Sejam bem-vindos ao combate pela separação de poderes e pela integridade das instituições

 

O Governo respondeu ao nosso segundo pedido de acesso à informação sobre o caso de nomeação do procurador europeu. Na resposta ao nosso pedido, a Ministra da Justiça afirmou que ia procurar saber, junto do Conselho da União Europeia, se podia enviar-nos a documentação solicitada, isto apesar de termos demonstrado que, por um lado, é ilegal negar o acesso aos documentos, alegando que se tratam de “actividade política”, visto que a Lei de Acesso aos Documentos Administrativos não faz a distinção entre documentos políticos e documentos administrativos; e, por outro, que o Governo tem a discricionariedade de facultar-nos a documentação enviada ao Conselho da União Europeia, uma vez que é o autor material desses mesmos documentos, e não tem de pedir autorização para o fazer.

A mesma argumentação foi utilizada pela Ministra da Justiça no Parlamento, naquilo que só pode ser visto como uma clara estratégia para ganhar tempo. Uma pessoa questiona-se se isto é incompetência ou má fé, porque ganhar tempo para quê, ao certo? Ninguém sabe.

Mais tarde, já no Parlamento Europeu, sublinhou que o Ministério da Justiça e o Governo continuam “inteiramente disponíveis para esclarecer tudo aquilo que for necessário”, acenando novamente com “as limitações relacionadas com a problemática do acesso aos documentos e dos dados pessoais” quando o Parlamento Europeu solicitou todos os documentos deste processo.

Na mesma audição, a Ministra da Justiça, que calha ser também a presidente do Conselho da União Europeia para a Justiça, seguiu as pisadas da Ministra da Saúde, ao permitir-se a um desabafo a pedir paz na Procuradoria Europeia. Defendeu Francisca van Dunem que a “Procuradoria Europeia precisa de estabilidade, precisa de paz para trabalhar” e que o objectivo é “pô-la operacional, (…) resolver estas questões com grande rapidez e não eternizar um problema que pode perfeitamente ser clarificado e esclarecido ao Parlamento”. E acrescentou, mais recentemente, que vai esclarecer este caso até que a voz lhe doa.

Ou seja, para a Ministra da Justiça e o Governo português, é a pretensa conspiração internacional contra Portugal, agora com o respaldo de vários grupos políticos do Parlamento Europeu, que está a impedir que a Procuradoria Europeia arranque. Faz lembrar o “Deixem-nos trabalhar!“, célebre desabafo de Cavaco Silva (mais um), para quem o trabalho de escrutínio a quem governa é uma perda de tempo.

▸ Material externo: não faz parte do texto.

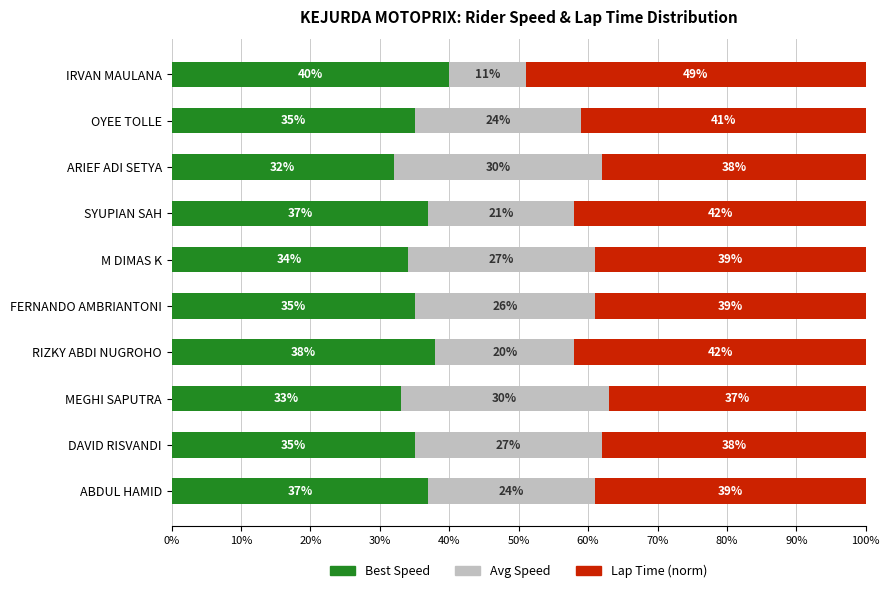

True or false: Best Speed has a value of 33 at MEGHI SAPUTRA.

True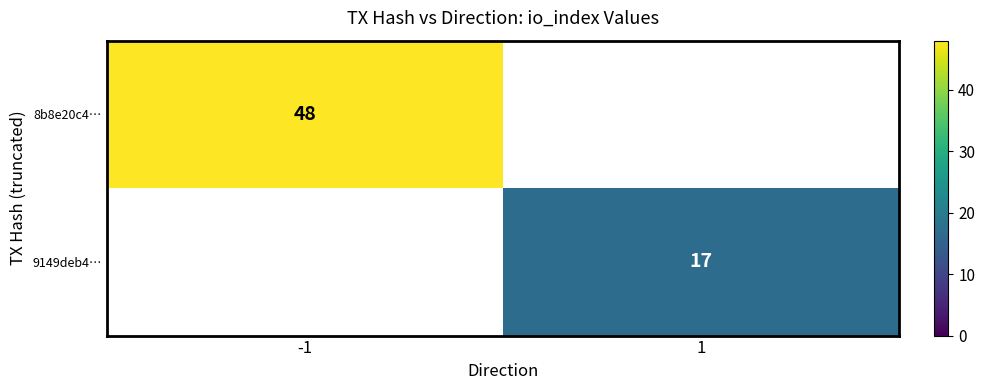

The value of 9149deb4… at 1 is 17. True or false?

True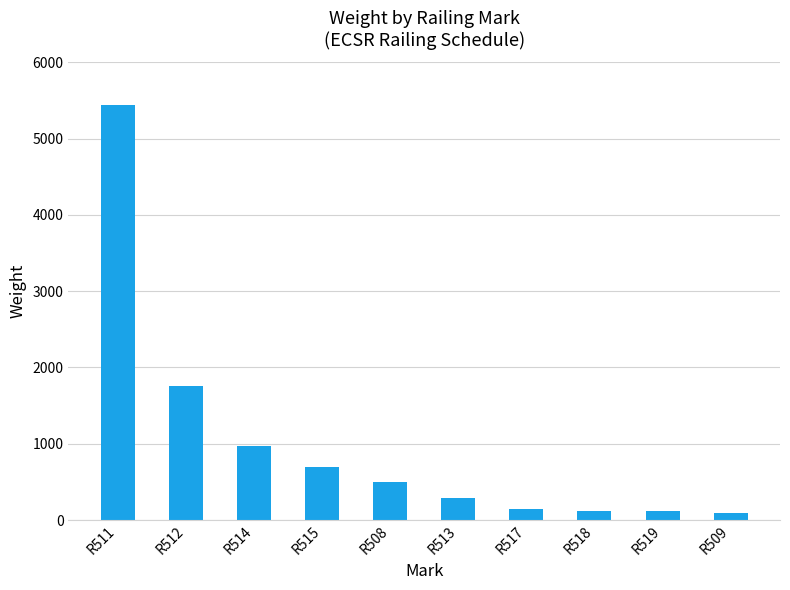

What is the change in value from R508 to R513?

-211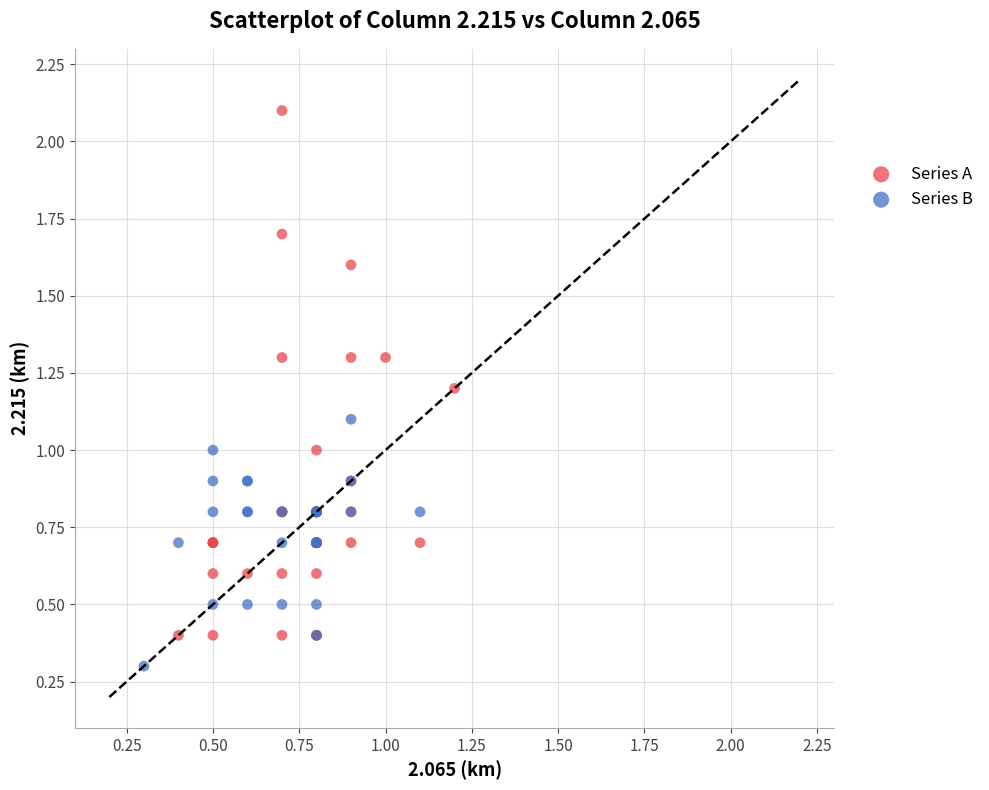

Which series reaches the minimum Y coordinate?

Series B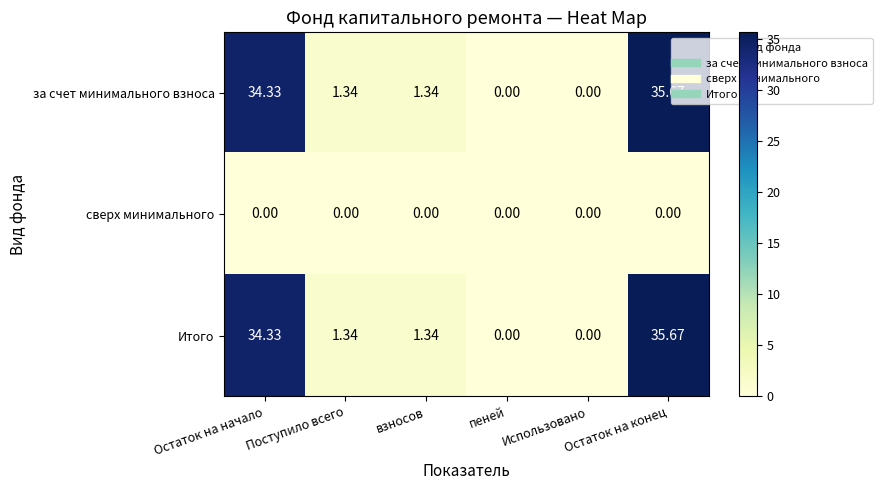

At which category does the chart reach its peak across all series?

Остаток на конец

É caso para dizer: sejam bem-vindos ao combate pela separação de poderes e pela integridade das instituições.

Tem razão a Ministra da Justiça quando diz que o problema “pode perfeitamente ser clarificado e esclarecido”. Esqueceu-se certamente a Ministra da Justiça de que a maneira mais rápida e eficaz de encerrar esta questão é dar o acesso à documentação que as várias instituições, a nível nacional e internacional, têm vindo a reclamar. Para isso, não precisa de ficar rouca. Basta tirar as mãos dos bolsos e entregar os documentos.